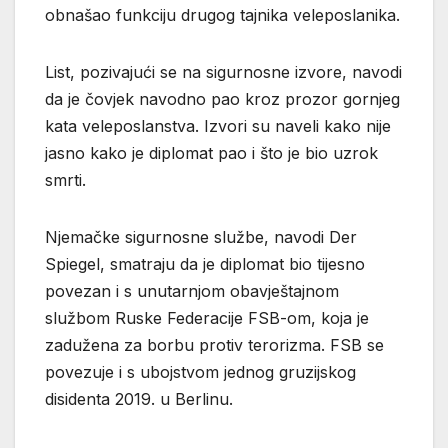
obnašao funkciju drugog tajnika veleposlanika.
List, pozivajući se na sigurnosne izvore, navodi
da je čovjek navodno pao kroz prozor gornjeg
kata veleposlanstva. Izvori su naveli kako nije
jasno kako je diplomat pao i što je bio uzrok
smrti.
Njemačke sigurnosne službe, navodi Der
Spiegel, smatraju da je diplomat bio tijesno
povezan i s unutarnjom obavještajnom
službom Ruske Federacije FSB-om, koja je
zadužena za borbu protiv terorizma. FSB se
povezuje i s ubojstvom jednog gruzijskog
disidenta 2019. u Berlinu.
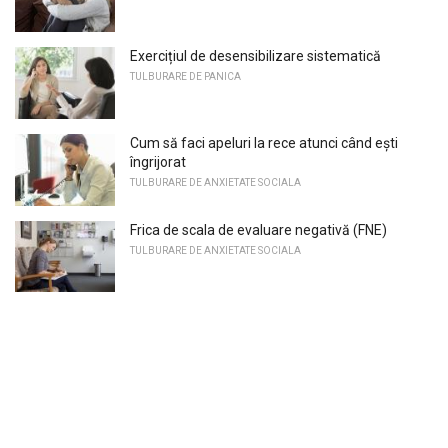
Exercițiul de desensibilizare sistematică
TULBURARE DE PANICA
Cum să faci apeluri la rece atunci când ești
îngrijorat
TULBURARE DE ANXIETATE SOCIALA
Frica de scala de evaluare negativă (FNE)
TULBURARE DE ANXIETATE SOCIALA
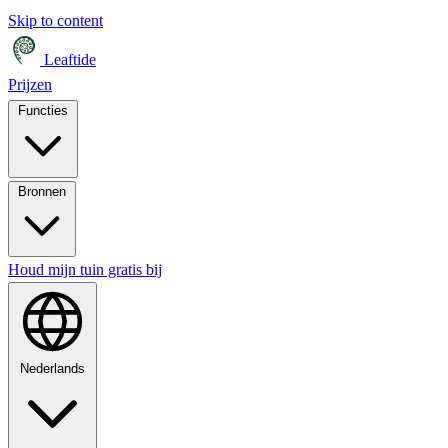
Skip to content
Leaftide
Prijzen
Functies
Bronnen
Houd mijn tuin gratis bij
Nederlands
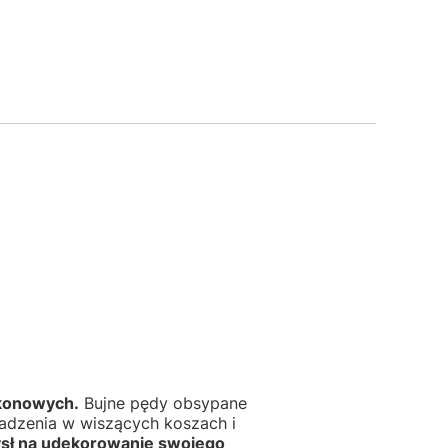
lkonowych.
Bujne pędy obsypane
 sadzenia w wiszących koszach i
ysł na udekorowanie swojego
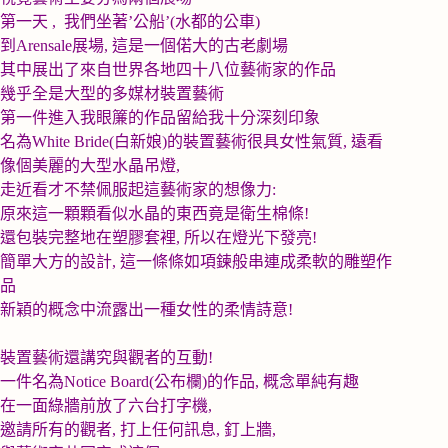
第一天 , 我們坐著
’
公船
’(
水都的公車
)
到
Arensale
展場
,
這是一個偌大的古老劇場
其中展出了來自世界各地四十八位藝術家的作品
幾乎全是大型的多媒材裝置藝術
第一件進入我眼簾的作品留給我十分深刻印象
名為
White Bride(白新娘)
的裝置藝術很具女性氣質
,
遠看
像個美麗的大型水晶吊燈
,
走近看才不禁佩服起這藝術家的想像力
:
原來這一顆顆看似水晶的東西竟是衛生棉條
!
還包裝完整地在塑膠套裡
,
所以在燈光下發亮
!
簡單大方的設計
,
這一條條如項鍊般串連成柔軟的雕塑作
品
新穎的概念中流露出一種女性的柔情詩意
!
裝置藝術還講究與觀者的互動
!
一件名為
Notice Board(公布欄)
的作品
,
概念單純有趣
在一面綠牆前放了六台打字機
,
邀請所有的觀者
,
打上任何訊息
,
釘上牆
,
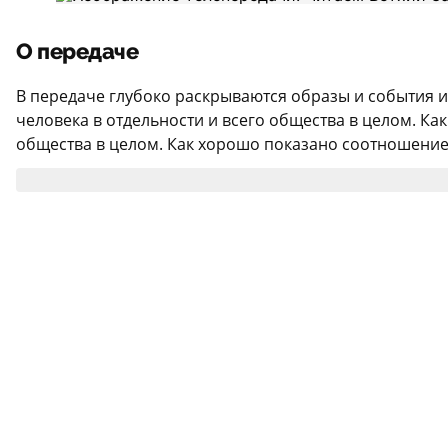
О передаче
В передаче глубоко раскрываются образы и события и
человека в отдельности и всего общества в целом. Ка
общества в целом. Как хорошо показано соотношение в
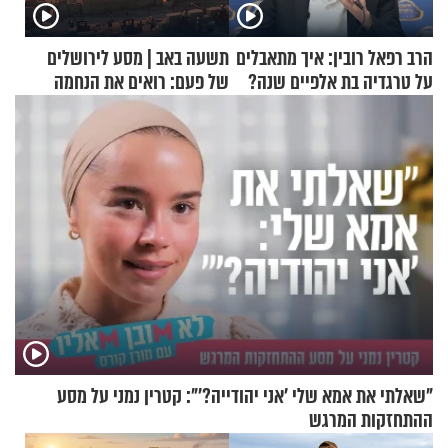
הרב רפאל רובין: איך מתאבלים
תשעה באב | מסע לירושלים
על טרגדיה בת אלפיים שנה?
של פעם: רואים את הנחמה
"שאלתי את אמא שלי 'אני יהודייה?'": קטרין נמני על מסע
ההתחזקות המרגש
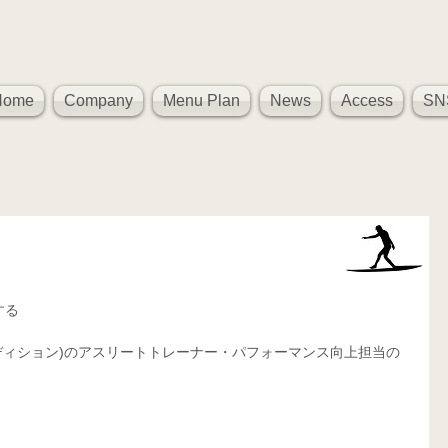
Home
Company
Menu Plan
News
Access
SN
、
する
ィカル コンディション)のアスリートトレーナー・パフォーマンス向上担当の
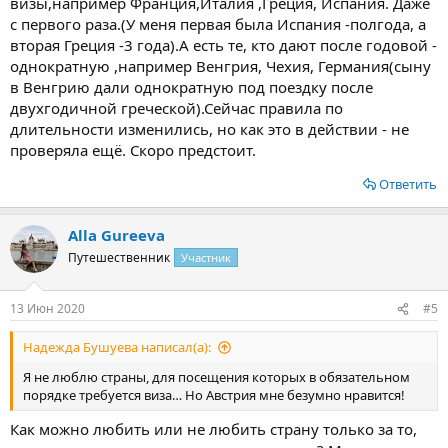
визы,например Франция,Италия ,Греция, Испания. Даже
в соответствии с последними законами о визовом режиме в
с первого раза.(У меня первая была Испания -полгода, а
странах ЕС.
вторая Греция -3 года).А есть те, кто дают после годовой -
С сентября 2020 года начала свою работу система по
однократную ,например Венгрия, Чехия, Германия(сыну
фиксированию биометрических данных человека, желающего
в Венгрию дали однократную под поездку после
посетить страну. Она обязывает каждого россиянина,
желающего получить визу или имея ее уже оформленную
двухгодичной греческой).Сейчас правила по
сдавать каждые пять лет отпечатки своих пальцев. Это можно
длительности изменились, но как это в действии - не
сделать либо в Посольстве Австрии, либо в визовом центре.
проверяла ещё. Скоро предстоит.
Виды виз.
Тип визы для посещения Австрии определяется целью
Ответить
нахождения в стране. Всего есть несколько видов виз, которые
могут получить граждане России или СНГ.
Туристическая виза.
Alla Gureeva
Самая широко встречающаяся и распространенная виза.
Путешественник
Участник
Относится к шенгенскому типу «С». Ее часто оформляют для
командировок, для поездки на отдых или к друзьям, то есть в
тех случаях, когда не планируют остаться на долгое время.
13 Июн 2020
#5
С туристической визой нельзя работать в Австрии, практически
все разрешенные визой дни нужно находиться на территории
Надежда Бушуева написал(а):
Австрии. Что бы виза считалась открытой, нужно пересечь
границу страны.
Я не люблю страны, для посещения которых в обязательном
Есть так же транзитная виза. Ее оформляют для того что бы
порядке требуется виза… Но Австрия мне безумно нравится!
пересечь границу Австрии и добраться до аэропорта, откуда
Как можно любить или не любить страну только за то,
уже пересесть на самолет в нужную страну. Россиянам не
требуется такая виза.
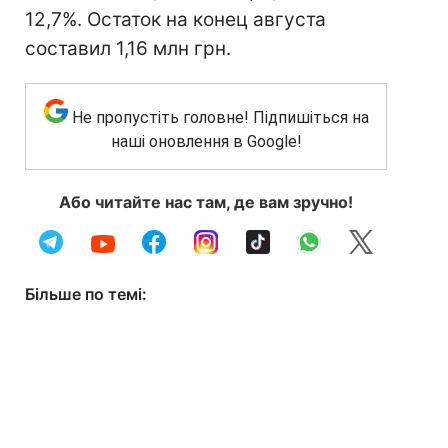
12,7%. Остаток на конец августа
составил 1,16 млн грн.
Не пропустіть головне! Підпишіться на
наші оновлення в Google!
Або читайте нас там, де вам зручно!
Більше по темі:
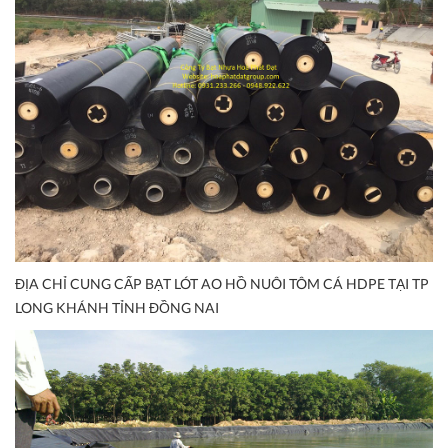
ĐỊA CHỈ CUNG CẤP BẠT LÓT AO HỒ NUÔI TÔM CÁ HDPE TẠI TP
LONG KHÁNH TỈNH ĐỒNG NAI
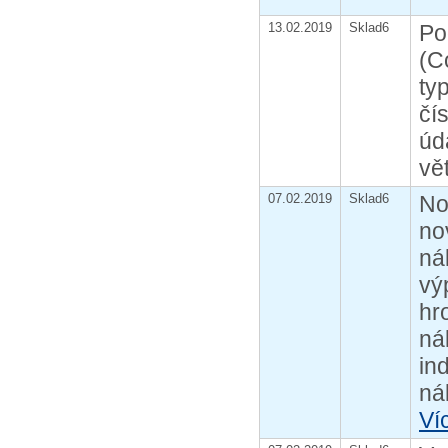
13.02.2019
Sklad6
Po
(C
ty
čí
úd
vě
07.02.2019
Sklad6
No
no
ná
vý
hr
ná
in
ná
Ví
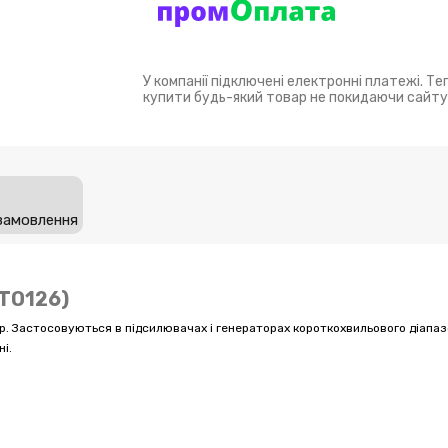
У компанії підключені електронні платежі. Т
купити будь-який товар не покидаючи сайту
замовлення
(ТО126)
p. Застосовуються в підсилювачах і генераторах короткохвильового діапа
і.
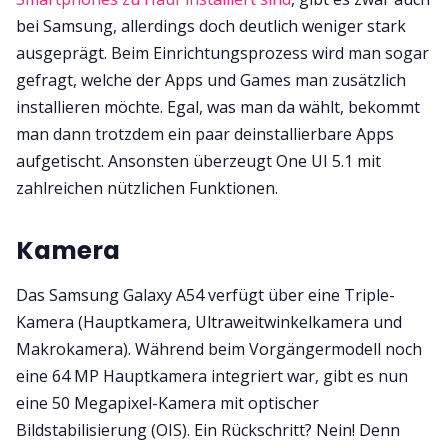
bei Samsung, allerdings doch deutlich weniger stark
ausgeprägt. Beim Einrichtungsprozess wird man sogar
gefragt, welche der Apps und Games man zusätzlich
installieren möchte. Egal, was man da wählt, bekommt
man dann trotzdem ein paar deinstallierbare Apps
aufgetischt. Ansonsten überzeugt One UI 5.1 mit
zahlreichen nützlichen Funktionen.
Kamera
Das Samsung Galaxy A54 verfügt über eine Triple-
Kamera (Hauptkamera, Ultraweitwinkelkamera und
Makrokamera). Während beim Vorgängermodell noch
eine 64 MP Hauptkamera integriert war, gibt es nun
eine 50 Megapixel-Kamera mit optischer
Bildstabilisierung (OIS). Ein Rückschritt? Nein! Denn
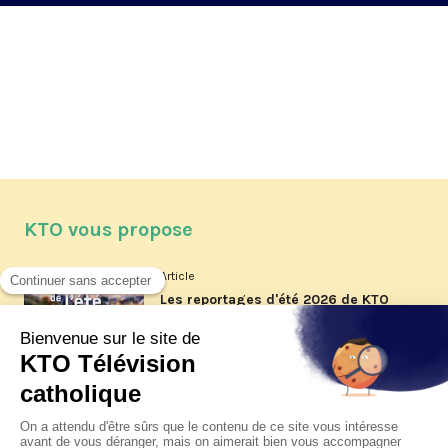
KTO vous propose
Article
Les reportages d'été 2026 de KTO
Article
La visite pastorale du pape Léon
XIV à Assise à suivre sur KTO le
jeudi 6 août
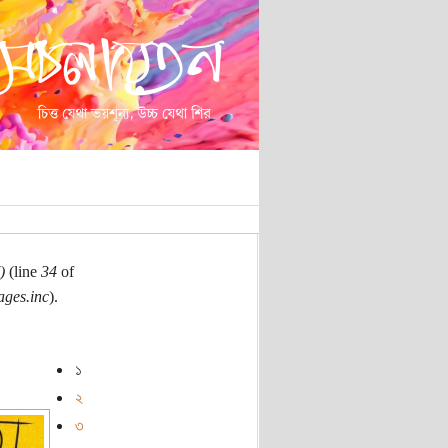
)
(line
34
of
ages.inc
).
১
২
৩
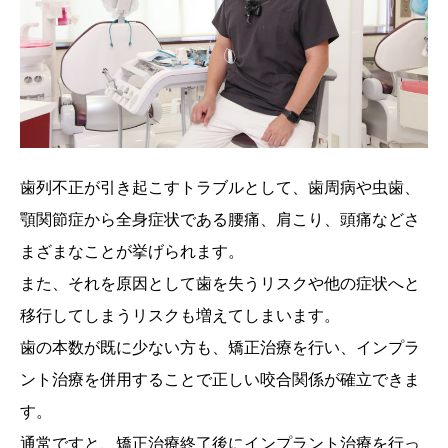
歯列不正が引き起こすトラブルとして、歯周病や虫歯、
顎関節症から全身症状である腰痛、肩こり、頭痛などさ
まざまなことが挙げられます。
また、それを原因として歯を失うリスクや他の症状へと
移行してしまうリスクも増えてしまいます。
歯の本数が既に少ない方も、矯正治療を行い、インプラ
ント治療を併用することで正しい咬合関係が確立できま
す。
通常ですと、矯正治療終了後にインプラント治療を行っ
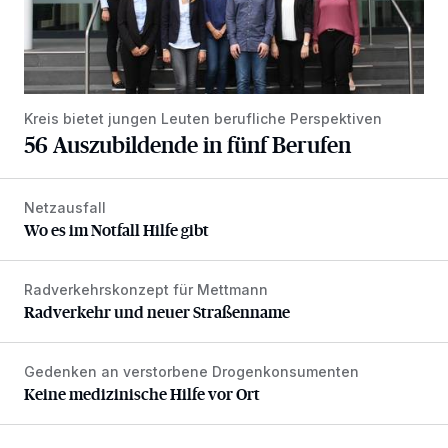
Kreis bietet jungen Leuten berufliche Perspektiven
56 Auszubildende in fünf Berufen
Netzausfall
Wo es im Notfall Hilfe gibt
Wo es im Notfall Hilfe gibt
Radverkehrskonzept für Mettmann
Radverkehr und neuer Straßenname
Radverkehr und neuer Straßenname
Gedenken an verstorbene Drogenkonsumenten
Keine medizinische Hilfe vor Ort
Keine medizinische Hilfe vor Ort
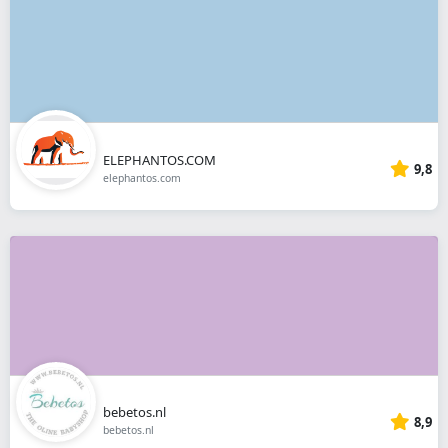
ELEPHANTOS.COM
9,8
elephantos.com
bebetos.nl
8,9
bebetos.nl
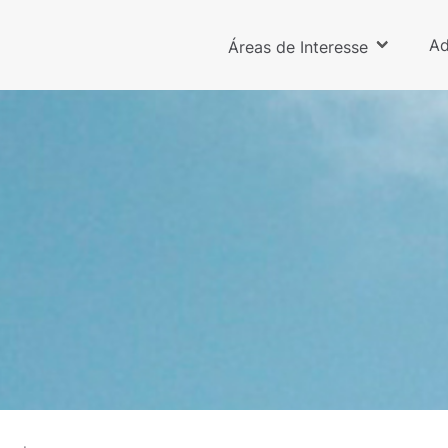
Ad
Áreas de Interesse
======
## To-do item:
Locate each line in the entries above that contains the string "требуется" and copy it out. Case counts.

## Exercise solution:
порядке требуется виза… Но Австрия мне безумно нравится!
требуется такая виза.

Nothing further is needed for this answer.